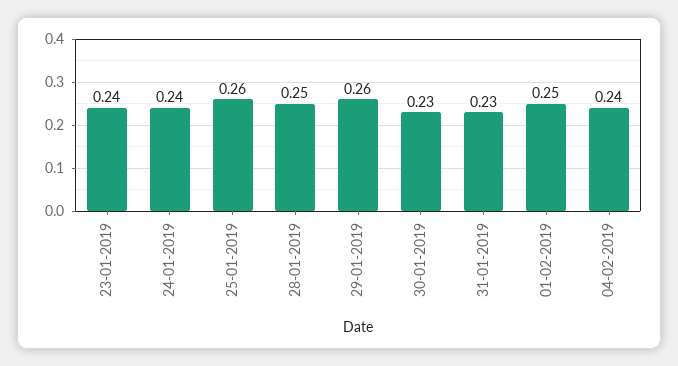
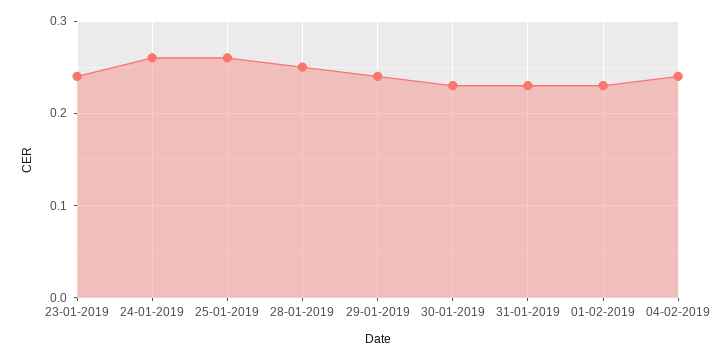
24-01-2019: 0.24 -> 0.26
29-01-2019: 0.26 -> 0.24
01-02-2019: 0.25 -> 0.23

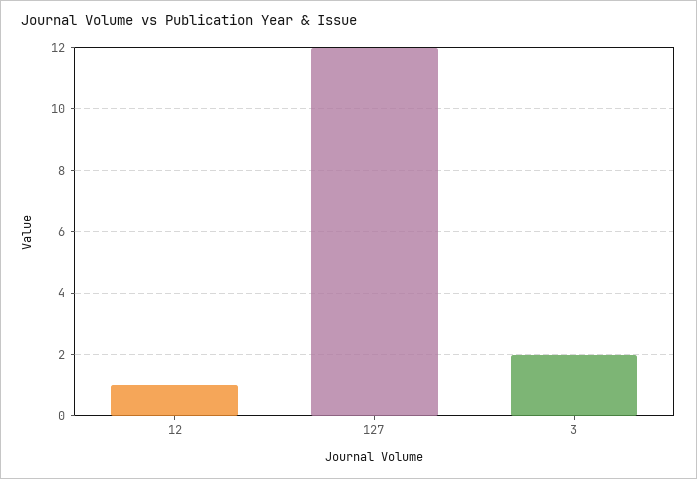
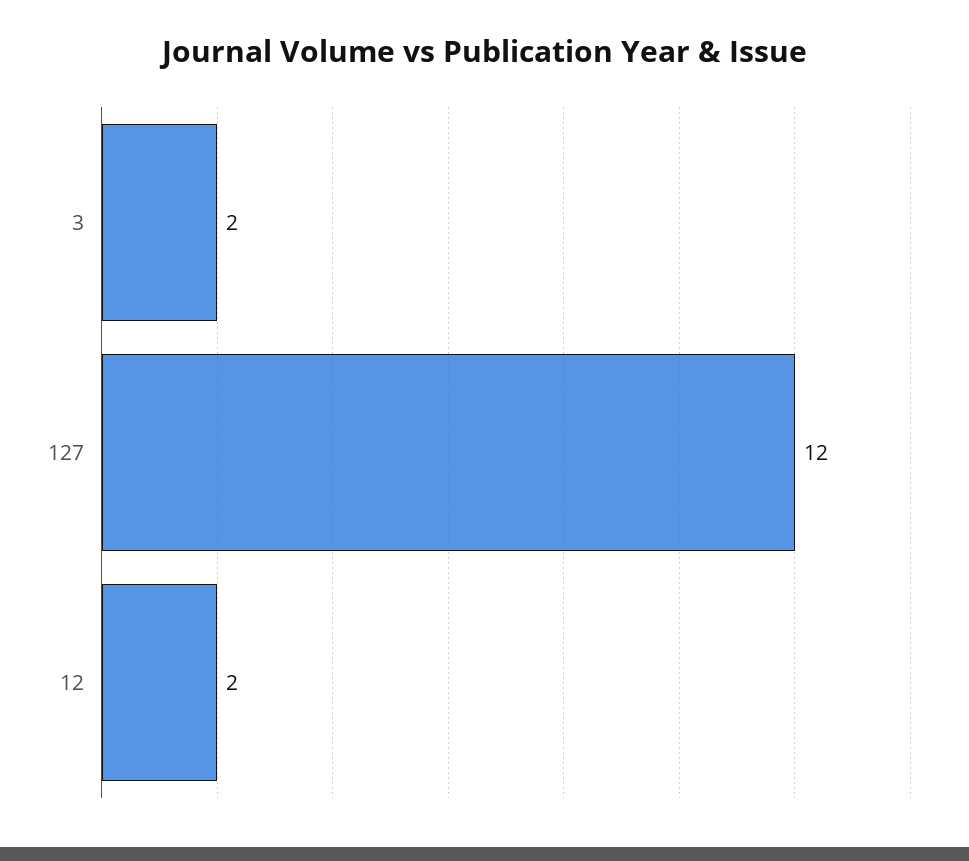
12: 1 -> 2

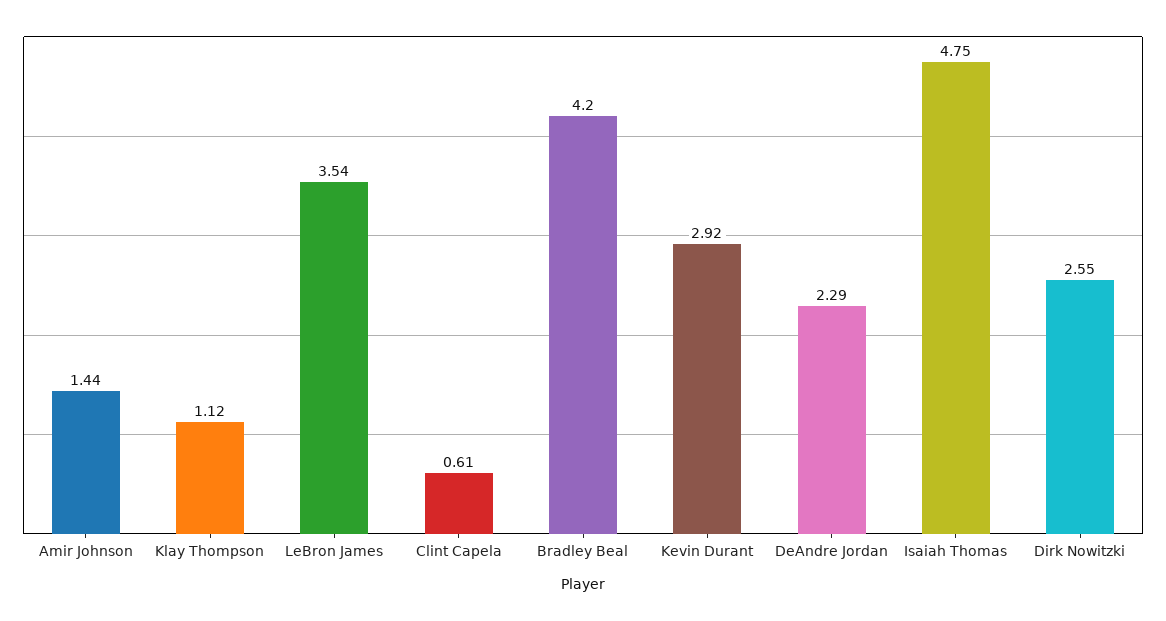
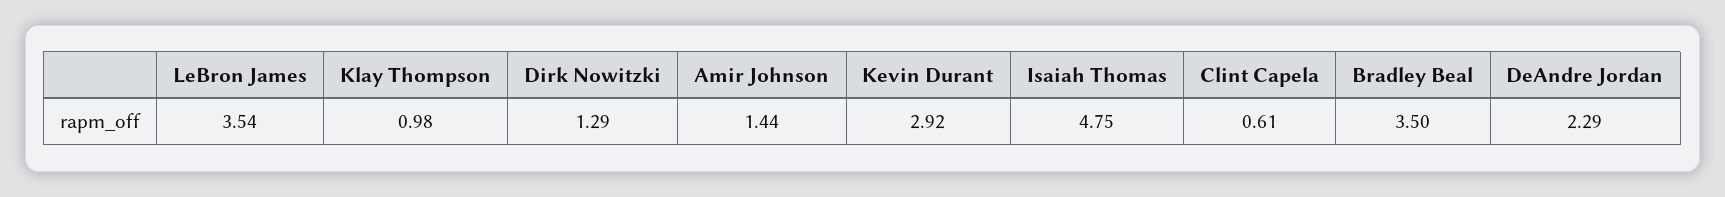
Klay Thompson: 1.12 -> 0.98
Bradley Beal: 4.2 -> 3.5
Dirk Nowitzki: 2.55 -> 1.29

__________

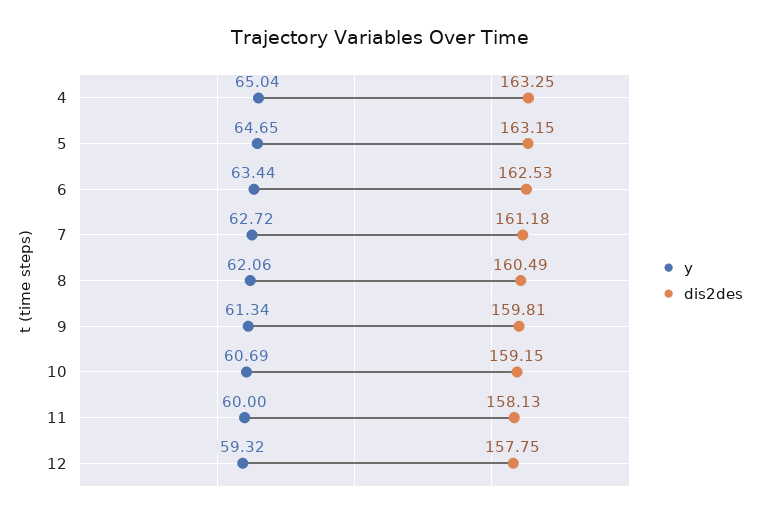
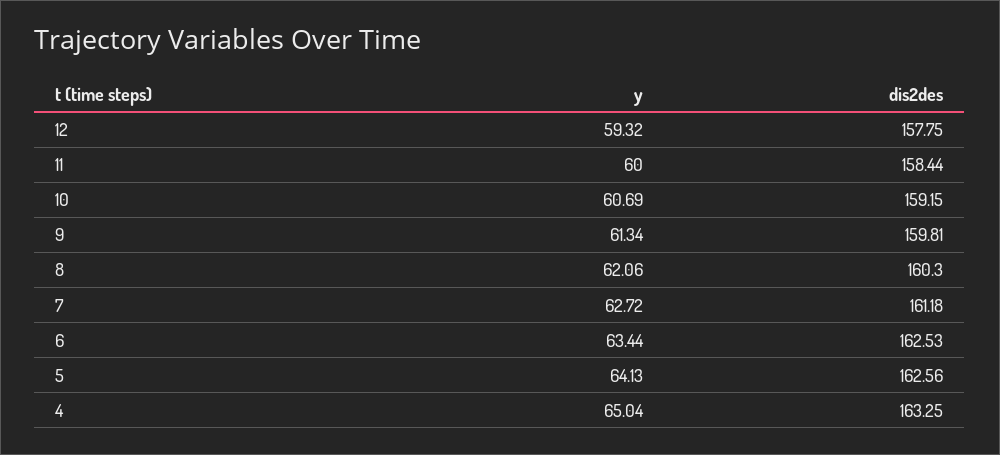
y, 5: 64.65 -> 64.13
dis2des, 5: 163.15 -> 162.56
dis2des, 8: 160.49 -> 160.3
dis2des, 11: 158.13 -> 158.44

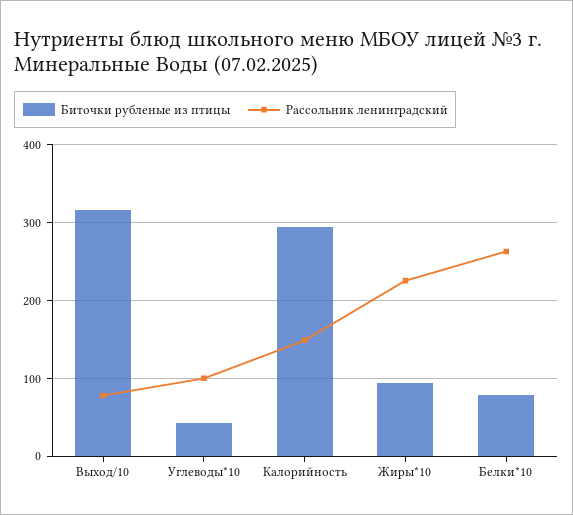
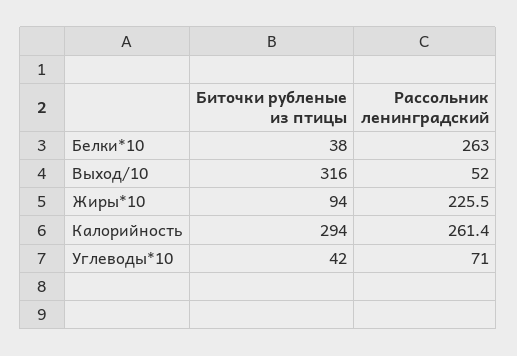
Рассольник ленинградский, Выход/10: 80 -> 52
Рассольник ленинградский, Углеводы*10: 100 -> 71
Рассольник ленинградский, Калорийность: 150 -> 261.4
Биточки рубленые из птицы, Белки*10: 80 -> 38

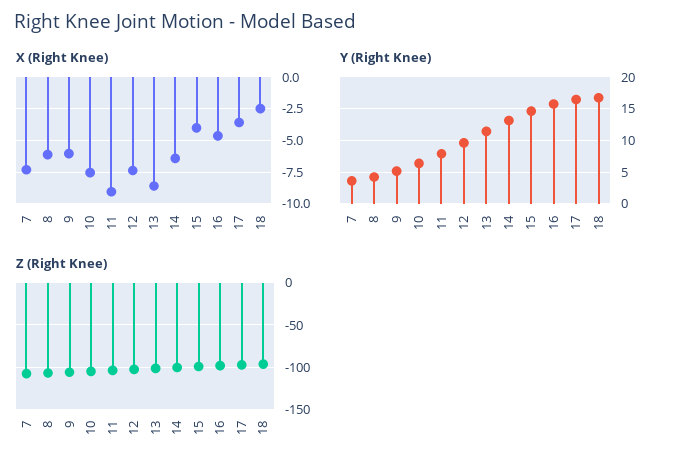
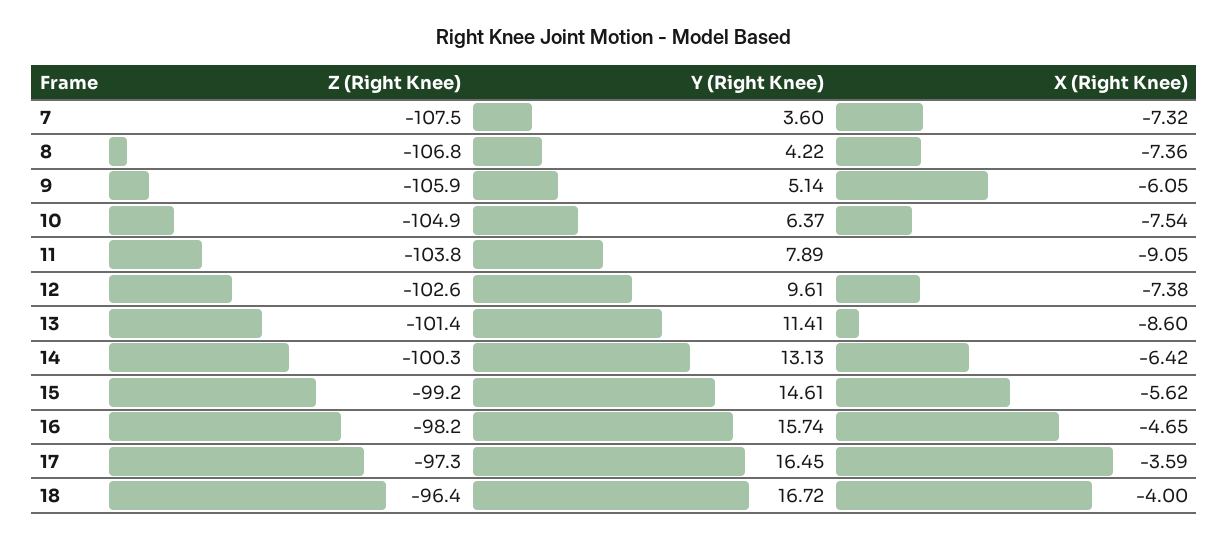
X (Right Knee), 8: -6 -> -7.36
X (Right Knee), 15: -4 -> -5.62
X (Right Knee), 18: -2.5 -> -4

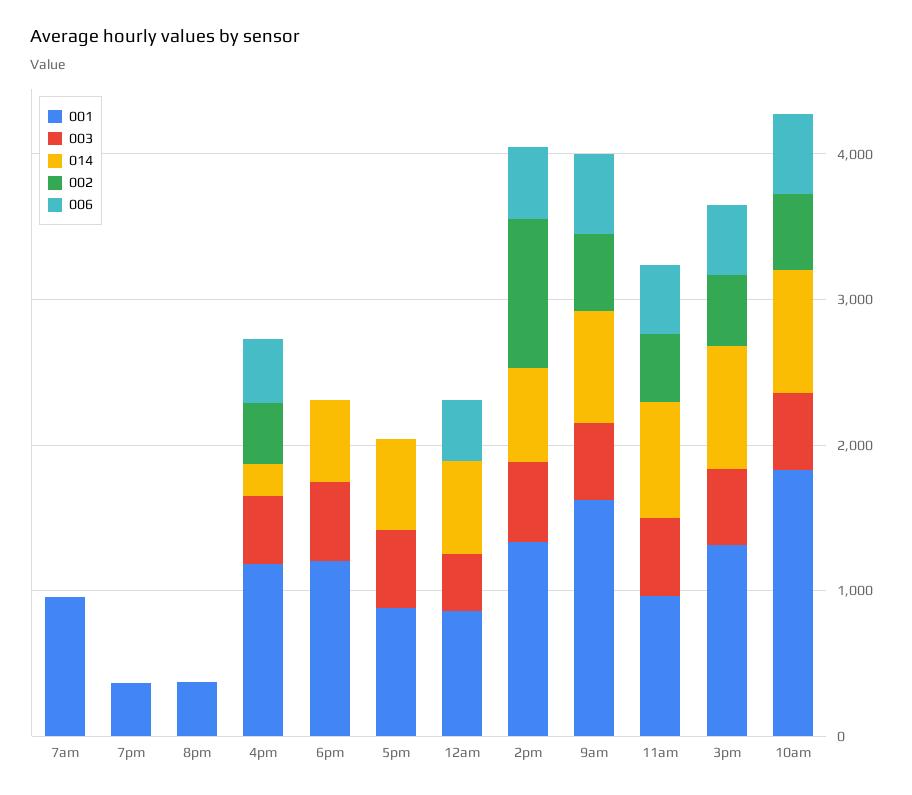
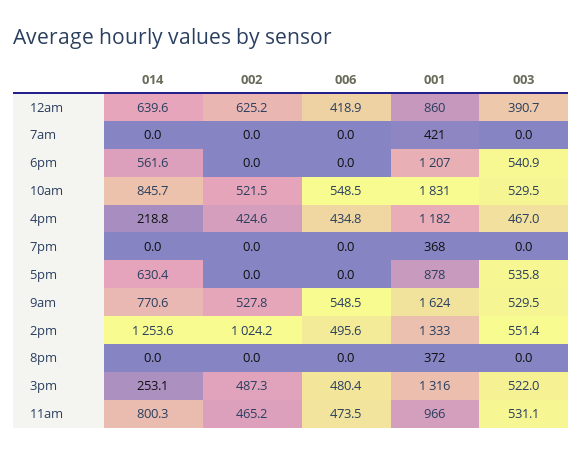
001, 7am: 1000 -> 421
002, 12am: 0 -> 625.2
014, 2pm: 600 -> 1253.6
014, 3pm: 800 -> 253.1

__________

● **Work required**:
The lines holding the string "Рассольник" in the listing above are what you should copy out.

● **Solution**:
Рассольник ленинградский, Выход/10: 80 -> 52
Рассольник ленинградский, Углеводы*10: 100 -> 71
Рассольник ленинградский, Калорийность: 150 -> 261.4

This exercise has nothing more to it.